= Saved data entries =
------

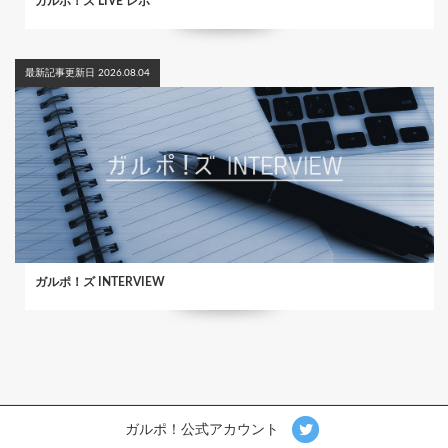
ガルポ！ズ LIVE レポ
最新記事更新日 2026.08.04
ガルポ！ズ INTERVIEW
ガルポ！公式アカウント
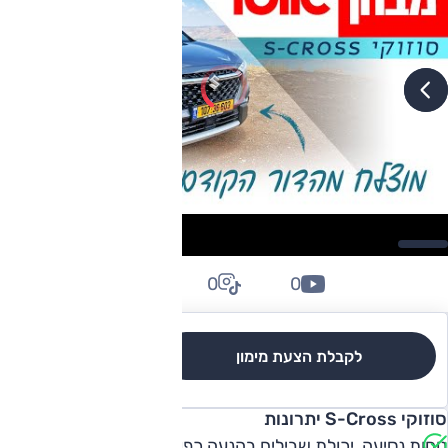
0
0
0
לקבלת הצעת מימון
לגרסאות והשוואה
סוזוקי S-Cross יתרונות
נוחות נסיעה, יכולת שבילים בהנעה כפולה, מרחב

------

= Assignment =
Can you retype these lines exactly, leaving the pictures out of your answer?

= Answer section =
ガルポ！ズ LIVE レポ
最新記事更新日 2026.08.04
ガルポ！ズ INTERVIEW
ガルポ！公式アカウント
0
0
0
לקבלת הצעת מימון
לגרסאות והשוואה
סוזוקי S-Cross יתרונות
נוחות נסיעה, יכולת שבילים בהנעה כפולה, מרחב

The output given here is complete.